Les objectifs sont très variables dans ces projets, pouvant aller de faire un vin « sur demande » pour un marché ou dans une gamme, à défendre l’identité d’un lieu sur un terroir. Cet accompagnement est global puisque nous nous considérons comme des membres d’une équipe avec celle de la propriété.

A côté de cette partie, nous avons une activité d’analyse de vins, qui est pour nous un réel outil pour les décisions.


L : Quel est votre rôle auprès des différents Châteaux que vous accompagnez ?
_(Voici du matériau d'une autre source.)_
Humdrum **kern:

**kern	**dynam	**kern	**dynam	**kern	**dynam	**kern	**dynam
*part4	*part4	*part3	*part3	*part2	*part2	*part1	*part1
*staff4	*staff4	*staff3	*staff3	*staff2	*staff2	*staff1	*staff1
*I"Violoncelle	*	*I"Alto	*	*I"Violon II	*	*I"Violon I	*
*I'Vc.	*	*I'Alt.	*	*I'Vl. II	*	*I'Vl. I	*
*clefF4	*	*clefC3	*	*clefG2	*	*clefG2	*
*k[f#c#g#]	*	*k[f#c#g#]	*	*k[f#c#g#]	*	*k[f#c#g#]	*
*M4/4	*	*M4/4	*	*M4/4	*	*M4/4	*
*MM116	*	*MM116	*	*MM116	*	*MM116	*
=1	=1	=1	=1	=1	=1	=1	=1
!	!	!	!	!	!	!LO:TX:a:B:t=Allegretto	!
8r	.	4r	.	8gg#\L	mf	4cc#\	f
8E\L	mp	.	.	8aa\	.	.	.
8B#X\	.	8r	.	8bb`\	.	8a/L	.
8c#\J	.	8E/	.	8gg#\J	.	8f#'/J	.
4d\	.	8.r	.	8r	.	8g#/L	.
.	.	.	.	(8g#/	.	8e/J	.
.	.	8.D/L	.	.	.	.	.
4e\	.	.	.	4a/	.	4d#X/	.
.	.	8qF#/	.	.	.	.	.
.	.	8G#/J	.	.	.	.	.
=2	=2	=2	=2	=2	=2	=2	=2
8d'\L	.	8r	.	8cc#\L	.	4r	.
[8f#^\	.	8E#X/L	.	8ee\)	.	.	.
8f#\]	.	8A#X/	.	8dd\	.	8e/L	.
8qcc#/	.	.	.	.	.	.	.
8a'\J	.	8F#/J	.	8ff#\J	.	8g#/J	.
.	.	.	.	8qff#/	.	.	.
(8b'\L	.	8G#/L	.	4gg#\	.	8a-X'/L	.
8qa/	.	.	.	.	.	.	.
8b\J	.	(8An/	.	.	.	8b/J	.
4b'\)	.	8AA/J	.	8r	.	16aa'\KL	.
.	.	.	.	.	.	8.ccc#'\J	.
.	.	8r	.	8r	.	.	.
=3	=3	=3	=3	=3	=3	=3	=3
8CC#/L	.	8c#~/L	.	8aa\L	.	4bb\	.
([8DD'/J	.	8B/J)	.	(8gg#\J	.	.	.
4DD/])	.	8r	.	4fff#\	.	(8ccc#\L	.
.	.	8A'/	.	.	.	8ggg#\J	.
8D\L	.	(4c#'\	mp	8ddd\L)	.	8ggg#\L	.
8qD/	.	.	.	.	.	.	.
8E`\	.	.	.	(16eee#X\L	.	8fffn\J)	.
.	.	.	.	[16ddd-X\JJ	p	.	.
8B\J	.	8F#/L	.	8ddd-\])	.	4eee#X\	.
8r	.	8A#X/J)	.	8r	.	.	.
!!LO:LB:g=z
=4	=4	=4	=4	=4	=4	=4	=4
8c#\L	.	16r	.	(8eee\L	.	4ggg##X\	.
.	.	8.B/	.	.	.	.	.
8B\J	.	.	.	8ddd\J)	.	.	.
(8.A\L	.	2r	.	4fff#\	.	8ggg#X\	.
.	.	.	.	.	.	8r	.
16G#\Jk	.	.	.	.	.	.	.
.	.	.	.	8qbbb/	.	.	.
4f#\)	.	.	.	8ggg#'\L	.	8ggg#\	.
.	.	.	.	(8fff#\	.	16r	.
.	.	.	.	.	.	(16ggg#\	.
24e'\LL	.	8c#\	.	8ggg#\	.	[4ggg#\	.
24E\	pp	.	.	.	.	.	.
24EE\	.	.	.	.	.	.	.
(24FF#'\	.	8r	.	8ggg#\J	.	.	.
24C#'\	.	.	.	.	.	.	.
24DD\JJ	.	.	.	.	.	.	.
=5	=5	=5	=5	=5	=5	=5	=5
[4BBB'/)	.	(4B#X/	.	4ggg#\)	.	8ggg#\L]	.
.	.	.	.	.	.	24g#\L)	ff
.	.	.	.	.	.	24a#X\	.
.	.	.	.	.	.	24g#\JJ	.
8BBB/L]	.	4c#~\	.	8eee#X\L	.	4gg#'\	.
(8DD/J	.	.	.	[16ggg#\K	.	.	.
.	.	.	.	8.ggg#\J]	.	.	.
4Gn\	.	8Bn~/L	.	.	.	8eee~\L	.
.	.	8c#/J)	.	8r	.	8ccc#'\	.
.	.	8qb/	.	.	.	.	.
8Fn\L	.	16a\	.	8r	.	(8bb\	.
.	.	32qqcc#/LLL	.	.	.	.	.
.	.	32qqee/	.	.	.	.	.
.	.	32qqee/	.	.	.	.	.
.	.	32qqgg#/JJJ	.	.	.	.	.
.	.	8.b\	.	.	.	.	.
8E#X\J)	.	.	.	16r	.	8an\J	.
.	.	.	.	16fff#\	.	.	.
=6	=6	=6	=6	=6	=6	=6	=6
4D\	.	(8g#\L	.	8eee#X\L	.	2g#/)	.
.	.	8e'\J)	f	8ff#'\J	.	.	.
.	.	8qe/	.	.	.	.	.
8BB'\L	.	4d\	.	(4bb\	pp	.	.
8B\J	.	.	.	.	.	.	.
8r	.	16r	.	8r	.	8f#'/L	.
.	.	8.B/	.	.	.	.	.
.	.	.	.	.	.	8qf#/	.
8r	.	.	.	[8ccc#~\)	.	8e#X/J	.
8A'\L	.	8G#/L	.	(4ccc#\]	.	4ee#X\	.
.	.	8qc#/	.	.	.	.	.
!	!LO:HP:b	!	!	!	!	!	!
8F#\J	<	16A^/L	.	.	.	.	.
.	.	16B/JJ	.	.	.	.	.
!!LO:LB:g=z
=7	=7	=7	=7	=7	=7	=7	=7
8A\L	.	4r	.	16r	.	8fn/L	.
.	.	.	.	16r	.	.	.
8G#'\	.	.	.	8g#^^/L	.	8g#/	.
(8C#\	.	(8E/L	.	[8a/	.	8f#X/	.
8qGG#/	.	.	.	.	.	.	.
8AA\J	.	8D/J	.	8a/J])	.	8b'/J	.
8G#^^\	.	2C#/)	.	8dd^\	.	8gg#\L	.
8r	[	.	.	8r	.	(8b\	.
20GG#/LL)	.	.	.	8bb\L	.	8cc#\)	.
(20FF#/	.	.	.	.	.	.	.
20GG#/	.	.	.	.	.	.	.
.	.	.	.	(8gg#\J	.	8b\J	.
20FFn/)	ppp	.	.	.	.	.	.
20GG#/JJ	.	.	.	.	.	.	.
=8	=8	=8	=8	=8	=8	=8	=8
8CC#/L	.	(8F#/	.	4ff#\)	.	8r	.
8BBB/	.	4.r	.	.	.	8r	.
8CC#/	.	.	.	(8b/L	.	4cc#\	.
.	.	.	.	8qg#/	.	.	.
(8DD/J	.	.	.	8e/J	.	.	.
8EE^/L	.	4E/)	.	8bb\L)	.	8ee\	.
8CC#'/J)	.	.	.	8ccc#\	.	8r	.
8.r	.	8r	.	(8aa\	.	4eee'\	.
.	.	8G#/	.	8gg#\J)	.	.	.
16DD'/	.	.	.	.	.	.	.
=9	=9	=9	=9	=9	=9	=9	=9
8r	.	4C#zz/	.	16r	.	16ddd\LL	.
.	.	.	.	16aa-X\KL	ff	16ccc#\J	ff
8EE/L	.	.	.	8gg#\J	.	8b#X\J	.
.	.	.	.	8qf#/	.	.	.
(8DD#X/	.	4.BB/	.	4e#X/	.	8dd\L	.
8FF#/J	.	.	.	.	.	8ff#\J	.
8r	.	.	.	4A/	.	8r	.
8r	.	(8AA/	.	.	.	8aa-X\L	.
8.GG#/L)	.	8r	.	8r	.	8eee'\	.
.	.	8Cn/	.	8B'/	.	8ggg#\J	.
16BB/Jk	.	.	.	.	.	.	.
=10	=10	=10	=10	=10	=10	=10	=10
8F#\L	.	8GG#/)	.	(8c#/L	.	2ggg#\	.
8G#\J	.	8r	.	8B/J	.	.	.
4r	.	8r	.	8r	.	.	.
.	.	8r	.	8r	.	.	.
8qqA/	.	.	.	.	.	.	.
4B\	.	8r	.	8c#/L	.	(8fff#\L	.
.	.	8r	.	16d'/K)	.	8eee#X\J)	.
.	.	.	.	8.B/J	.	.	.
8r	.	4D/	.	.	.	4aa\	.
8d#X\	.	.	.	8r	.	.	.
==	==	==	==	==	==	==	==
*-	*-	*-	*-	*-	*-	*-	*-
TD : Notre particularité c’est d’avoir une vision transversale. On associe à l’œnologue le vin, mais notre idée est quand même que nous devons travailler sur la matière première, les raisins, afin d’atteindre les objectifs que nous nous sommes fixés, autant sur la qualité que sur le style.

Dans cette idée, nous avons aussi un rôle à jouer dans une vision à moyen et long terme pour adapter la façon de mener la vigne. Cela peut aller jusqu’à la stratégie de renouvellement de vignoble, avec le choix des cépages dans un programme d’arrachage et de replantation.

Notre métier est un métier d’adaptation. Nous pouvons accompagner à produire des vins au style inimitable et intemporel et notre rôle est de faire que ça le reste. Mais aussi, nous pouvons aider un vigneron à produire un vin qui répond à un cahier des charges stylistique très précis pour un acheteur.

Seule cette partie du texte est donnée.